We need to break America’s addiction to foreign oil. We need a new energy system that is clean, green and American-made. And we need a president who can marshal our nation’s resources, get the job done and deliver the change we need.
That leader is Barack Obama. Barack Obama knows there’s no single platform for energy independence. It’s not a question of either wind or clean coal, solar or hydrogen, oil or geothermal. We need them all to create a strong American energy system, a system built on American innovation.
After eight years of a White House waiting hand and foot on big oil, John McCain offers more of the same. At a time of skyrocketing fuel prices, when American families are struggling to keep their gas tanks full, John McCain voted 25 times against renewable and alternative energy. Against clean biofuels. Against solar power. Against wind energy.

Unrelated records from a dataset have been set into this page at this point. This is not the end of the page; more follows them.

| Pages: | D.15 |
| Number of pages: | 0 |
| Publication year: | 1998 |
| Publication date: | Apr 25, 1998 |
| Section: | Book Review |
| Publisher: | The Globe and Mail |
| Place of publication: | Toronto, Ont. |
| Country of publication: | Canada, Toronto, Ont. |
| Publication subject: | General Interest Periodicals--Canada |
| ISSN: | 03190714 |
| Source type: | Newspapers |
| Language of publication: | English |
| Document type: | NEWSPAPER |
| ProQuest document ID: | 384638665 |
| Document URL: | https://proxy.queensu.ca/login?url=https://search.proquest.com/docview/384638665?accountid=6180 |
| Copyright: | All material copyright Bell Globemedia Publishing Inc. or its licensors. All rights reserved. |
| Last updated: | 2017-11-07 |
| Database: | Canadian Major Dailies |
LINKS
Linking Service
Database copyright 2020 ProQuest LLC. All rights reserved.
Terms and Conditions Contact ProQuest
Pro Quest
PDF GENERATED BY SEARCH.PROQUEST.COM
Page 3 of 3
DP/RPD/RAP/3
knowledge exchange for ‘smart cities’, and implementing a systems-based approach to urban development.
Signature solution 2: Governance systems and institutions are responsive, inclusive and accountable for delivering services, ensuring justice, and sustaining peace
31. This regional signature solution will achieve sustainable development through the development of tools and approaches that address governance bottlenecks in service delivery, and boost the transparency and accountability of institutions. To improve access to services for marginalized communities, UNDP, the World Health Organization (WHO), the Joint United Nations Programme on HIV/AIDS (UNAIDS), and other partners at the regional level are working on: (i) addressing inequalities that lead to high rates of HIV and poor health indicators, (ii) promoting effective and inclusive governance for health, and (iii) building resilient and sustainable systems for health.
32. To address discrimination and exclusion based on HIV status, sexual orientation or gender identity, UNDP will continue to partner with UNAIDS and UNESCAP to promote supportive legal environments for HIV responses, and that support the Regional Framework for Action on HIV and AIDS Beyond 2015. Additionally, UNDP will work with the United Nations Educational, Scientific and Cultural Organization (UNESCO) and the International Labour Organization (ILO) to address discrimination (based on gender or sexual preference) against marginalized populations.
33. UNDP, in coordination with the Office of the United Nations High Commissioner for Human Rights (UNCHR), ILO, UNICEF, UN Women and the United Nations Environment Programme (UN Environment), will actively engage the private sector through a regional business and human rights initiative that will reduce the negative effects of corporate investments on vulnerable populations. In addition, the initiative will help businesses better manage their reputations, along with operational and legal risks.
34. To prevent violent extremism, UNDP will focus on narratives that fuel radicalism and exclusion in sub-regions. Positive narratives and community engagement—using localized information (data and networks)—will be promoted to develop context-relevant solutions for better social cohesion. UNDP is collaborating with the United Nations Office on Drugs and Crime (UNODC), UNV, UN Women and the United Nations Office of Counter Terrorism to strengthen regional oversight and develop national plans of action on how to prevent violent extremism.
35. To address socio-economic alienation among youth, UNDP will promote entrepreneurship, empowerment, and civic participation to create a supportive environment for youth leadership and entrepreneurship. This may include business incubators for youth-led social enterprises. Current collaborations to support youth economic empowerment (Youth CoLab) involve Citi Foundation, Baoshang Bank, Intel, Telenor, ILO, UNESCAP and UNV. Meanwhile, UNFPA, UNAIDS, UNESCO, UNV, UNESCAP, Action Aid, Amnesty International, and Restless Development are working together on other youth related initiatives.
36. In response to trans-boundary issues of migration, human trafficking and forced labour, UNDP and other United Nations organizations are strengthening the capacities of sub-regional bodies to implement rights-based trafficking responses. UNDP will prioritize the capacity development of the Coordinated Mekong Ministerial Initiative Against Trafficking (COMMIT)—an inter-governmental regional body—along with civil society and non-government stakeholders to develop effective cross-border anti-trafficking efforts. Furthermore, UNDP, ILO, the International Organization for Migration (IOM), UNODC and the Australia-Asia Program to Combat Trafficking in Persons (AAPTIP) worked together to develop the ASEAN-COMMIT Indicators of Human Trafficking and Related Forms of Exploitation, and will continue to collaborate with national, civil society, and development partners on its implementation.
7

This not only hurts America’s energy independence, it could cost American families more than a hundred thousand jobs. At a time when America should be working harder than ever to develop new, clean sources, John McCain wants more of the same and has taken more than a million dollars in campaign donations from the oil and gas industry. Now he wants to give the oil companies another 4 billion dollars in tax breaks. Four billion in tax breaks for big oil?
That’s a lot of change, but it’s not the change we need.
In Montana, we’re investing in wind farms and we’re drilling in the Bakken formation, one of the most promising oil fields in America. We’re pursuing coal gasification with carbon sequestration and we’re promoting greater energy efficiency in homes and offices.
Even leaders in the oil industry know that Senator McCain has it wrong. We simply can’t drill our way to energy independence, even if you drilled in all of John McCain’s backyards, including the ones he can’t even remember.
That single-answer proposition is a dry well, and here’s why. America consumes 25 percent of the world’s oil, but has less than 3 percent of the reserves. You don’t need a $2 calculator to figure that one out. There just isn’t enough oil in America, on land or offshore, to meet America’s full energy needs.
Barack Obama understands the most important barrel of oil is the one you don’t use. Barack Obama’s energy strategy taps all sources and all possibilities. It will give you a tax credit if you buy a fuel-efficient car or truck, increase fuel-efficiency standards and put a million plug-in hybrids on the road.
Invest $150 billion over the next 10 years in clean, renewable energy technology. This will create up to 5 million new, green jobs and fuel long-term growth and prosperity. Senator Obama’s plan will also invest in a modern transmission grid to deliver this new, clean electricity from wind turbines and solar panels to homes, offices and the batteries in America’s new plug-in hybrid cars.